The key to benefiting from this exception is the ability to prove “substantially equivalent” timeliness, privacy, independence, and ease of use of the website while accessing the same functionality of the website.

Fundamental Alteration and Undue Burden Defenses Still Apply

Nothing in the regulation negates these general ADA defenses, so these defenses continue to apply. (See 28 C.F.R. § 35.204.) Thus, if a covered entity can demonstrate that conformance with WCAG may fundamentally alter the nature of the activity, or that doing so is so financially or administratively burdensome, it may excuse the nonconformance. But, consistent with general Title II principles not present in Title III, the public entity must state in writing the basis for using either of these defenses.

24/7 Staffed Telephone Lines Rejected

Although this prohibition does not make its way into the regulation itself, the DOJ does make clear in the accompanying commentary that the use of other means of “effective communication,” such as 24/7 staffed telephone lines, does not create an equivalent service. The DOJ expresses the view that the need to rely on customer service simply cannot present the same ease of use, independence, or privacy protection that website access can provide. As a result, this sort of method for communication cannot substitute for a compliant website.

“Shadow” or “Alternate Conforming” Websites Narrowly Restricted

Similarly, the DOJ generally prohibits the use of “shadow” or “alternate conforming” websites―separate websites that conform to the technical requirements―unless it is due to “technical or legal limitations.” (See 28 C.F.R. § 35.202(a).)

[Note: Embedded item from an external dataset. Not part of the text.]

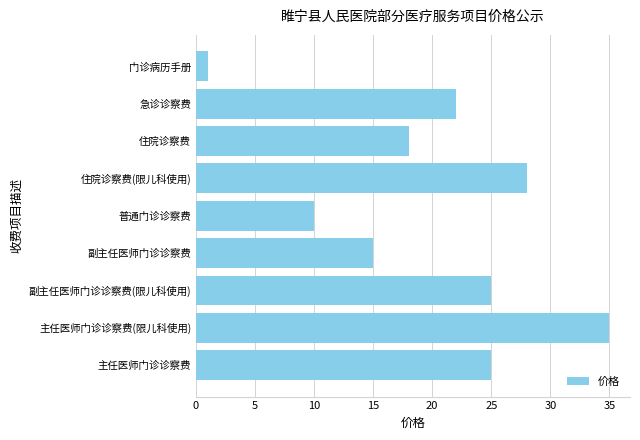

At which category does the chart reach its peak across all series?

主任医师门诊诊察费(限儿科使用)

Education and Healthcare Industries More Directly Impacted

The DOJ makes clear in its explanation accompanying the new rule that it intends to apply the same standards to those entities that receive federal financial assistance under the Rehabilitation Act, because, after all, state and local governments generally also receive federal financial assistance.

Certain industries―such as healthcare and higher education―consist of businesses that almost always also receive federal financial assistance. As a result, those industries can expect that the same rules will eventually apply to them.